───── Supplied records ─────

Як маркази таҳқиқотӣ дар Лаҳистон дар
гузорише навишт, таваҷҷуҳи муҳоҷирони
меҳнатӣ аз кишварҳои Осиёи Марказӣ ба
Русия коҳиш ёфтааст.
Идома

─────

### Aim of the task
Gather each line of the records in which the word "таваҷҷуҳи" appears.

### Exercise result
гузорише навишт, таваҷҷуҳи муҳоҷирони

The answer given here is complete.